The suit alleges Gordon Young encouraged A. Doe's mother to entrust her children to Young for religious instruction, despite knowing his son was on probation for molesting children in Arizona.
The suit also alleges church leaders knew Young had sexually abused children for more than a decade when he began abusing A. Doe, who is a Salt Lake County resident now in his 20s.
The case is the latest in a string of lawsuits that accuse the LDS Church of failing to report sexual abuse of children to law enforcement.
Church spokesman Mike Otterson declined to comment on the lawsuit, saying he had not yet seen it. "We are determined to pursue child abuse in the church where it exists, and we have an unsurpassed record in doing it," Otterson said.
The church has said it encourages members to report abuse to law enforcement and now has a system that flags the membership records of those with any reported child abuse complaints. The church also set up a toll-free number for leaders to report abuse.
According to the lawsuit, Gordon Young and the LDS Church knew of Young's abuse of children as early as 1975. That year, the suit said, Gordon Young received complaints that his son had abused neighborhood children in the Butler 20th Ward in Salt Lake County.

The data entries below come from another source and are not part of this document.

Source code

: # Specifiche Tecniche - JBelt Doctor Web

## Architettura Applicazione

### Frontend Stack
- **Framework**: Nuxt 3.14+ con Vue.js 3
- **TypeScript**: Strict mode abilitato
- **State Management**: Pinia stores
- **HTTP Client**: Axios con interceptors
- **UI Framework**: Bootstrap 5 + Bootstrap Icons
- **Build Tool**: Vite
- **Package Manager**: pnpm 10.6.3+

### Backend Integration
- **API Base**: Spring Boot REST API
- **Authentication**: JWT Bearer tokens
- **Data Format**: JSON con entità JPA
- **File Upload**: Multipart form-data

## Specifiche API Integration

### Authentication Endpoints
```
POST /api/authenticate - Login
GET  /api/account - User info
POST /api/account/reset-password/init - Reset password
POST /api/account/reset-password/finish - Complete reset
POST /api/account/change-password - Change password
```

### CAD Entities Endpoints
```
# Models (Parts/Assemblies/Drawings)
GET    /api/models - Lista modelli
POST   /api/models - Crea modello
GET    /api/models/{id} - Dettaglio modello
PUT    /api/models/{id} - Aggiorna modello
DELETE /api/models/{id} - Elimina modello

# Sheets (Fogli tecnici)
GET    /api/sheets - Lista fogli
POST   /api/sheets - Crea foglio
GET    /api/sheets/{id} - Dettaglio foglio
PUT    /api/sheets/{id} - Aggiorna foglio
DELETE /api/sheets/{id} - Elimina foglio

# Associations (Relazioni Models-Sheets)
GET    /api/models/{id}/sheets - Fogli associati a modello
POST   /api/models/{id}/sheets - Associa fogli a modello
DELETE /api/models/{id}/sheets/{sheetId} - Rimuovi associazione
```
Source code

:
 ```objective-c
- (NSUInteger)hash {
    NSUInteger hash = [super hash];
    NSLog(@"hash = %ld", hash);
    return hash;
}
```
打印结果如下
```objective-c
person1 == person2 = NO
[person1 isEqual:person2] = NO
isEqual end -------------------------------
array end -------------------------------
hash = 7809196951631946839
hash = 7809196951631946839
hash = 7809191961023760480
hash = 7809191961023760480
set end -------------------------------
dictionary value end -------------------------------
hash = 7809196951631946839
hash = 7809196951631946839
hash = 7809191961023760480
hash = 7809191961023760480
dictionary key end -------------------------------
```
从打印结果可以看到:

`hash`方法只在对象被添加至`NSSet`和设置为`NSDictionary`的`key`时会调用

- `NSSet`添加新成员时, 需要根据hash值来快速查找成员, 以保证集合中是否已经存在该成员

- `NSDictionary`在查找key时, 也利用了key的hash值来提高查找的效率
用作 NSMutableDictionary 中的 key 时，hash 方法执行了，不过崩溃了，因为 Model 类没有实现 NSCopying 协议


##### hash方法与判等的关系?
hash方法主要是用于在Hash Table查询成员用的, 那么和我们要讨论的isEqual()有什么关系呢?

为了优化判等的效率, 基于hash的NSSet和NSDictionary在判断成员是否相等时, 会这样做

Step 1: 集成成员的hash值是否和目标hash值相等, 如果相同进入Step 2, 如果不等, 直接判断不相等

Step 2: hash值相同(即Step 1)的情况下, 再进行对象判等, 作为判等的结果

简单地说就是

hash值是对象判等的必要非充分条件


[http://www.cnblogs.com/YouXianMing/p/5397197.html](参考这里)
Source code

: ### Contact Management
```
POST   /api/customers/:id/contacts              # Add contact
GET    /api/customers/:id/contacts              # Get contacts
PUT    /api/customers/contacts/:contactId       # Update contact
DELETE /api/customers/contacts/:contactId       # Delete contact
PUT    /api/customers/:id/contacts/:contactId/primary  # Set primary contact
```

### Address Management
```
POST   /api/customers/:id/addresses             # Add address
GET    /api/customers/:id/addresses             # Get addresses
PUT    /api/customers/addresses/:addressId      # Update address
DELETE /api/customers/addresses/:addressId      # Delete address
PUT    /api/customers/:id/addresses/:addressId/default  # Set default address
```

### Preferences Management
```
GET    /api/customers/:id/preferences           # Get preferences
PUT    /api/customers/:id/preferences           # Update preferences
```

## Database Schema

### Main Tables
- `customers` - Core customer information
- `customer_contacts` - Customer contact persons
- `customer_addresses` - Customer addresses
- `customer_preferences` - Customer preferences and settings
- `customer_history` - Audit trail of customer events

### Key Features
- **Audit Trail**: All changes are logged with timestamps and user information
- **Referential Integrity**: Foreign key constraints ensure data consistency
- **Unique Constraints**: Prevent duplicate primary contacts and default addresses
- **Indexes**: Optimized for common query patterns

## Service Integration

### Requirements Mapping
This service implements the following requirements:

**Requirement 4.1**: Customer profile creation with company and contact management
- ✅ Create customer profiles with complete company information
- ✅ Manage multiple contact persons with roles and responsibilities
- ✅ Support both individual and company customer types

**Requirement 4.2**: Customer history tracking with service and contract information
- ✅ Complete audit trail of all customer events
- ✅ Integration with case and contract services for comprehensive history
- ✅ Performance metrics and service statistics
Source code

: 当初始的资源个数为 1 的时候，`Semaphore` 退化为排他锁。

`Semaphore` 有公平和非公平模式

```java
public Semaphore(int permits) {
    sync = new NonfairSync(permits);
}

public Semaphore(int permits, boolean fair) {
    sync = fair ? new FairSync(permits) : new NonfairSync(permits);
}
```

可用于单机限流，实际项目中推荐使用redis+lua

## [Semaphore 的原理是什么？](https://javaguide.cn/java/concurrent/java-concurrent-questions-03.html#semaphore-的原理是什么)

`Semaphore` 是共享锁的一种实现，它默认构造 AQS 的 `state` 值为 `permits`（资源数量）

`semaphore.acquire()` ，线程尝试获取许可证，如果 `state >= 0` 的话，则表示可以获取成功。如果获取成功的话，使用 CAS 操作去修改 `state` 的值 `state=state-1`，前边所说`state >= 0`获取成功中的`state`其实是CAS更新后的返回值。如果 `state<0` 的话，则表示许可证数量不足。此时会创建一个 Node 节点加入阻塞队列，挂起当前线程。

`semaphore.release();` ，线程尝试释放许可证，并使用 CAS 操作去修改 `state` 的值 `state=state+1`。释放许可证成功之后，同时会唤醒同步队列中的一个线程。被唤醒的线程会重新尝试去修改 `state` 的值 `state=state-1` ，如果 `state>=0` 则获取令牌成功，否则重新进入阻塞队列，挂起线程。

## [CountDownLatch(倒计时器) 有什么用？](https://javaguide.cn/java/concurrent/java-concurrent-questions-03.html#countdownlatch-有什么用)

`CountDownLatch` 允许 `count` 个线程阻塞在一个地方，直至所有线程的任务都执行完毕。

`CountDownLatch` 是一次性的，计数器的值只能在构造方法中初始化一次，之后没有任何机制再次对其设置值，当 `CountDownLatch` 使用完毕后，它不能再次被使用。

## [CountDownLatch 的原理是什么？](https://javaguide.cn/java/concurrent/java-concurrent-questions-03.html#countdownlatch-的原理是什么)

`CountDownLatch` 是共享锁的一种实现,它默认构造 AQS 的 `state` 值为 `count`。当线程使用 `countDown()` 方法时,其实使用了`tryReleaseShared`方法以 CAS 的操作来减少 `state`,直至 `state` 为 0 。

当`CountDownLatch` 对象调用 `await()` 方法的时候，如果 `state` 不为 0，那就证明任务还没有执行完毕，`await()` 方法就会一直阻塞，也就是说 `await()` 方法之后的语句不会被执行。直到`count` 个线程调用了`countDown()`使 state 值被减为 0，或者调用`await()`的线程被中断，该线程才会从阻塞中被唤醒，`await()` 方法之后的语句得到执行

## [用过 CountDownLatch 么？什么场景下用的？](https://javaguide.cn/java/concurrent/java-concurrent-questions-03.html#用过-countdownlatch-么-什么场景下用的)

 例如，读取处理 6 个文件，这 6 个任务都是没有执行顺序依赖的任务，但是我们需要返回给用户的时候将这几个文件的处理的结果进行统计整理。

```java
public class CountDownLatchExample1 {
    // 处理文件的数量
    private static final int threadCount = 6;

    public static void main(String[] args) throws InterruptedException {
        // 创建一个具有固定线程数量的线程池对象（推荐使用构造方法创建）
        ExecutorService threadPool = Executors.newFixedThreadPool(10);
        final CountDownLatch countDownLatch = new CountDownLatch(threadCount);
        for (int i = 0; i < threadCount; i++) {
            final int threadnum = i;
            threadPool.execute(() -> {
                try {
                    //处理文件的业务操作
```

In 1980, the church sent Young on a mission to the Whitefish Bay area of Canada, where the church received reports he was sexually abusing children from a nearby tribe, the suit said. The church recalled Young from the mission but failed to report him to authorities. Instead, he was "cured" through counseling and therapy, it said.
In 1985, in Maricopa County, Ariz., Young was convicted of sex crimes against two children, ages 4 and 7, and was sentenced to 5 years' probation. Then-Butler ward Bishop James H. Woodward wrote a letter to the judge volunteering to monitor and supervise Young and urging against a prison sentence. The letter did not disclose the church's prior knowledge of child abuse allegations against Young.
In 1986, Young met A. Doe's mother, a single woman in the Butler 20th Ward. Gordon Young hoped to "cure" his son by marrying him to the woman, who had just immigrated to the United States, the suit alleged.
Gordon Young told the mother his son was a religion instructor to gain her trust, the suit claims. Young was often left alone in his father's Utah home with her children, and there he sexually abused the plaintiff, the suit alleges.
Although church leaders knew Young's unsupervised contact with the plaintiff and his siblings was a violation of his Arizona probation, the contact was not reported, the lawsuit said.
In April 1988, Young pleaded guilty to new criminal charges of sexual misconduct with a group of four boys in the locker room of a Salt Lake City youth center. That information was deliberately concealed from the young mother by the Youngs and church leaders, and the abuse against her son continued, the lawsuit claims.
The suit asks for unspecified damages.